Work task → Can you reproduce the public grant report below on the Institute for the Editing of Historical Documents word for word, from start to finish?

Document segment →
Award Number: NAR14–DE–50001–14

Grantee: Association for Documentary Editing (ADE)

Project Name: Institute for the Editing of Historical Documents

Project Director: Robert Karachuk, ADE Education Director

Authorized Representative: Constance B. Schulz, ADE Secretary

Grant Officer: Darrell Meadows, NHPRC Director for Publications Projects

Public Report

Reporting Period: January 1, 2014–December 31, 2016

This report has been prepared and distributed in accordance with the terms of the above grant.

1. The Institute for the Editing of Historical Documents

The Institute for the Editing of Historical Documents is an annual five-day intensive training program for individuals new to the practice of documentary editing. The Editing Institute provides instruction in the principles of documentary editing along with insight into the realities of work on a documentary edition. Established by the National Historical Publications and Records Commission in 1972, the Editing Institute has been administered by the Association for Documentary Editing since 2011.

The 43rd Institute for the Editing of Historical Documents was held 20–24 July 2014 at the Seelbach Hilton Hotel in Louisville, Kentucky, in advance of the ADE annual meeting.

The 44th Institute for the Editing of Historical Documents was held 13–17 June 2015 at the Embassy Suites–Downtown Hotel in Lincoln, Nebraska, in advance of the ADE annual meeting and joint conference with the Society for Textual Scholarship (STS).

The 45th Institute for the Editing of Historical Documents was held 31 July–4 August 2016 at the Astor Crowne Plaza Hotel in New Orleans, Louisiana, in advance of the ADE annual meeting.

Participants

The Institute for the Editing of Historical Documents enrolled 21 participants in 2014, 20 participants in 2015, and 22 participants in 2016, accommodating a total of 63 individuals. (The Editing Institute attracted 49 applicants in 2014, 38 applicants in 2015, and 43 applicants in 2016, drawing a total of 140 applications.)

Recorded data →
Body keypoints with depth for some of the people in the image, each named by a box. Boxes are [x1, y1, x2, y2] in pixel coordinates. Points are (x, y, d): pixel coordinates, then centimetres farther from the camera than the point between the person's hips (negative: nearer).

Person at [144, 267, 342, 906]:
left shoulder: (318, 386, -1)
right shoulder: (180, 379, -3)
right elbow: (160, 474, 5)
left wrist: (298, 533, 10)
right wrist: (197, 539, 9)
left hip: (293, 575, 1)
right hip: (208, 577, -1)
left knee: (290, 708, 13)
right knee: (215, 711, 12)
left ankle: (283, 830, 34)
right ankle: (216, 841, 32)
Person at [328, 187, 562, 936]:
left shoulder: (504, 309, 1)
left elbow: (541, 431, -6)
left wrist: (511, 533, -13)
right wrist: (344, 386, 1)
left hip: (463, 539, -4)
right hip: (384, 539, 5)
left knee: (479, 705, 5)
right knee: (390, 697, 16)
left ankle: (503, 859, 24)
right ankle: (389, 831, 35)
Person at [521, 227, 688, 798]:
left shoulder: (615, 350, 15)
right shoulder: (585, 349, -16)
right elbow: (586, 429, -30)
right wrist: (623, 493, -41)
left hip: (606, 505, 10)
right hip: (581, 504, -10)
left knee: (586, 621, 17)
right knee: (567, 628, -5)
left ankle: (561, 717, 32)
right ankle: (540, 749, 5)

Result for this exercise →
Award Number: NAR14–DE–50001–14

Grantee: Association for Documentary Editing (ADE)

Project Name: Institute for the Editing of Historical Documents

Project Director: Robert Karachuk, ADE Education Director

Authorized Representative: Constance B. Schulz, ADE Secretary

Grant Officer: Darrell Meadows, NHPRC Director for Publications Projects

Public Report

Reporting Period: January 1, 2014–December 31, 2016

This report has been prepared and distributed in accordance with the terms of the above grant.

1. The Institute for the Editing of Historical Documents

The Institute for the Editing of Historical Documents is an annual five-day intensive training program for individuals new to the practice of documentary editing. The Editing Institute provides instruction in the principles of documentary editing along with insight into the realities of work on a documentary edition. Established by the National Historical Publications and Records Commission in 1972, the Editing Institute has been administered by the Association for Documentary Editing since 2011.

The 43rd Institute for the Editing of Historical Documents was held 20–24 July 2014 at the Seelbach Hilton Hotel in Louisville, Kentucky, in advance of the ADE annual meeting.

The 44th Institute for the Editing of Historical Documents was held 13–17 June 2015 at the Embassy Suites–Downtown Hotel in Lincoln, Nebraska, in advance of the ADE annual meeting and joint conference with the Society for Textual Scholarship (STS).

The 45th Institute for the Editing of Historical Documents was held 31 July–4 August 2016 at the Astor Crowne Plaza Hotel in New Orleans, Louisiana, in advance of the ADE annual meeting.

Participants

The Institute for the Editing of Historical Documents enrolled 21 participants in 2014, 20 participants in 2015, and 22 participants in 2016, accommodating a total of 63 individuals. (The Editing Institute attracted 49 applicants in 2014, 38 applicants in 2015, and 43 applicants in 2016, drawing a total of 140 applications.)